Coots was also awarded the Lisa Dent Memorial Ecology Fellowship and a Completion Fellowship from the School of Life Sciences to complete her research and finish her PhD.

Three images of radiolarians under a microscope
Images of radiolarians that Nicole Coots captured with a microscope.

Scientists did not start studying single-celled eukaryotes like radiolarians at a molecular level until the 1990s, when DNA sequencing technology became more readily available. That’s relatively recent, so the study of endosymbioses involving single-celled eukaryotes is even newer. So, while the research Coots does describing the diversity of those endosymbiotic relationships might seem basic, she’s one the first to even do that work.

“These systems, radiolarians and termites, are extremely understudied … This is fundamental information that we still don’t really know,” she said.

Thanks to her stubbornness, Coots will get to continue studying radiolarians as part of a post-doctoral research position at the University of British Columbia in Vancouver, Canada. There, she will get to start studying the evolution of relationships between radiolarians and phytoplankton, and dive deeper into microscopy techniques that allow her to look at and take pictures of the creatures she loves.

“It was really hard. But man, I’m really glad I made it work, because that’s what I actually cared about in my PhD.”

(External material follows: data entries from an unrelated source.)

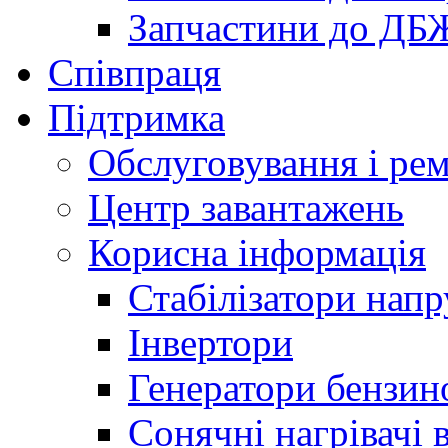
Запчастини до ДБ
Співпраця
Підтримка
Обслуговування і ре
Центр завантажень
Корисна інформація
Стабілізатори напр
Інвертори
Генератори бензин
Сонячні нагрівачі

Question: What was your favorite spot on campus for studying, meeting friends, or just thinking about life?

Answer: I really liked working outside of the MU (Memorial Union). I worked there any day it was nice. I specifically like it because people come up to you and talk to you a lot, which is really cool.

Q: What’s the best piece of advice you’d give to those still in school?

A: Probably to figure out how to maintain a good work-life balance. There’s a lot to do, and so much of it is self-imposed. And so, if you can manage to set strict boundaries with your work such that when you’re working, you’re on, and you’re not like texting or scrolling. And then when you’re not working, you’re not even thinking about work. I feel like that is the only way I’ve been able to maintain, you know, good mental health during my PhD.